Edited version appeared in Australian Traveller #11 (October-November 2006)
Lorne, the third major stop outside Melbourne on the Great Ocean Road, is a huge drawcard in the summer months. Its beachfront shopping strip, al fresco restaurants and stunning scenery charm locals and visitors alike. Camping grounds fill with families indulging in the great Australian summer, hotels are booked to capacity and the entire town stays up late, relaxing in the wakefulness that comes with a hot Victorian night. I had a tip-off a few months ago that makes Lorne worth visiting year round - one from a local, too, the kind that shouldn’t be ignored: “You must go to Qdos,” the woman said as her husband busied himself behind his newspaper in a cafe on Lorne’s Mountjoy Parade. “It’s an art gallery set in a sculpture garden. And cake!” she said, her eyes meeting mine. “They have wonderful cake.” So we followed her directions up into the hills to Allenvale Road. And what a tip-off. Qdos was more than the satisfaction of a sweet tooth – it was the highlight of our trip down the Great Ocean Road.
Reclining organically in a three-acre bushland garden in which tall eucalypt maidens watch over works by some of Australia’s leading sculptors, Qdos Arts is many things: a sculpture garden, art gallery and cafe, a ceramics studio, an outdoor performance space and a luxury retreat. Owner/Director Graeme Wilkie’s catchphrase for Qdos is when aesthetic matters. He explains: “I place every rock here with conscious awareness. Every plant I plant here, it’s with that same understanding. So I’m looking at a property now of that: when aesthetic matters. I take aesthetics a step further, into the art of living. The art of living is to sit here and smell the bush, enjoy the cockatoos or the koalas, or whatever else is screaming in the night.”
There’s a distinctly Japanese aesthetic to Qdos; there’s the anagama cave kiln Graeme uses to fire his ceramic creations, the unique, origami-inspired gallery and cafe space, and of course the luxury tree house lodgings emerging like the vertebrae of a dragon’s spine along the garden’s southern edge.
Graeme has been involved in the design and execution of every aspect of the continually evolving property, from the landscaping of the grounds to the laying of the blue bam paving stones. It’s a work in progress. His present focus is the romantic tree houses for two nestled into the hillside. I spent a night in the most recently completed retreat. It was pure luxury, a Japanese-style lovers’ nest complete with futon and Egyptian bed linen, tatami mat flooring, white pebbles, soft lighting, books on art and travel, and an entire wall of glass opening onto a deck with a view of Qdos’ expansive culpture garden. There’s no TV, no radio. They’re designed, says Graeme, “for couples with a propensity to be quiet, to be still.”

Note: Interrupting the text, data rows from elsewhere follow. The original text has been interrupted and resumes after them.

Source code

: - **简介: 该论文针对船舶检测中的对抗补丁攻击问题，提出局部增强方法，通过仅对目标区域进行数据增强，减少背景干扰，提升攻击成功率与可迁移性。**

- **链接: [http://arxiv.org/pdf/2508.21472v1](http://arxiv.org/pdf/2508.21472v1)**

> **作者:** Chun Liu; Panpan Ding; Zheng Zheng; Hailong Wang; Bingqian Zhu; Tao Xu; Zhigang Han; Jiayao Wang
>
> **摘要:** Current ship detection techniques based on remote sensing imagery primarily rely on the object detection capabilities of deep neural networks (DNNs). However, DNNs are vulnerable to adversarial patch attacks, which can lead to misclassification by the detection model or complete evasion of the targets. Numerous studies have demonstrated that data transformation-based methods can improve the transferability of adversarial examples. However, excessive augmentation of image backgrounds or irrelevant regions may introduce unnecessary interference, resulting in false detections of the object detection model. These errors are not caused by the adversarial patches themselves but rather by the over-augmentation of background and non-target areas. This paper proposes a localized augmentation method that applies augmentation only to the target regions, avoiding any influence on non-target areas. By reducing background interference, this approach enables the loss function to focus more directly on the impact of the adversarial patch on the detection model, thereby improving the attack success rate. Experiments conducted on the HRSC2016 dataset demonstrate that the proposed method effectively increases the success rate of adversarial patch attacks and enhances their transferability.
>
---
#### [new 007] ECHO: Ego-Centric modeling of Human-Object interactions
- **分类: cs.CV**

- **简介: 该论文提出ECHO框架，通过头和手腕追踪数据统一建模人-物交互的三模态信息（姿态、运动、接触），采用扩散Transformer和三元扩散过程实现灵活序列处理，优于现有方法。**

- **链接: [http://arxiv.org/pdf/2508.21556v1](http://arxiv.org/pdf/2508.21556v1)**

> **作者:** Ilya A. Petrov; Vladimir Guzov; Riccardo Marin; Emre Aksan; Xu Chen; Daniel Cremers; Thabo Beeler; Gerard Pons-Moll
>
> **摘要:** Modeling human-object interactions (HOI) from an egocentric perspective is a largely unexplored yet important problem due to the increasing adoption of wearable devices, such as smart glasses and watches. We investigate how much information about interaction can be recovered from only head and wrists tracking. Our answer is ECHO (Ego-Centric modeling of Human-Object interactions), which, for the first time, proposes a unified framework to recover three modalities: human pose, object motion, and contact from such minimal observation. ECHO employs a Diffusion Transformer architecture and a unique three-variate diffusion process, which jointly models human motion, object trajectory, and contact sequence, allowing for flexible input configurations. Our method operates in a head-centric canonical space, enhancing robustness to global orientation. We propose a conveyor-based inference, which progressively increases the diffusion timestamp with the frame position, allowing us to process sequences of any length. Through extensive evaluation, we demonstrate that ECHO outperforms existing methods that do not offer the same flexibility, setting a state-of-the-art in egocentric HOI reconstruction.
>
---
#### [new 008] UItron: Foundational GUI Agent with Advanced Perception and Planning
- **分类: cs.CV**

Lorne’s first contemporary art gallery, Qdos is a cultured escape from city life. There are seven gallery exhibitions a year, showcasing significant members of the Australian and international arts community. Earlier this year Wolfgang Wernhauser, a second-generation student of Salvador Dali, exhibited. Each Easter, Qdos hosts the Annual Open Air Sculpture Exhibition. In February, Finis Tansby, the bluesy bass player from John Lee Hooker’s band, performed in the outdoor amphitheatre. John Butler has been known to indulge in an impromptu jam. But Graeme is not all about the big players. One of the annual invitation exhibitions is reserved for an emerging artist. Wilkie says of art: “I expect greatness from my colleagues. I say, ‘Astonish me, artists of the world’ . . . I’m not astonished very often. I want to get transported, uplifted by a creation. That’s the role of an artist: to transport and uplift, to move a person’s consciousness.”
The philosophies of Zen Buddhism and the Japanese tea ceremony (chado) underpin all that is Qdos, especially the key principles of harmony, respect, purity and tranquility. Initially, I was struck by Qdos’ quietness. The touristy seaside bustle of Lorne gave way to a meditative calm that made life in the city seem impossible. After a time my senses reawakened to the bush: birdsong gentle and melodious, cackling and raucous; the wind whispering seductively on my skin then rustling through the trees in a swift tango; the moist smell in the air, fresh and green. I didn’t want to leave – but the lure of the complementary full breakfast that comes with the tariff and a generous check out time of 12pm made it bearable. Just.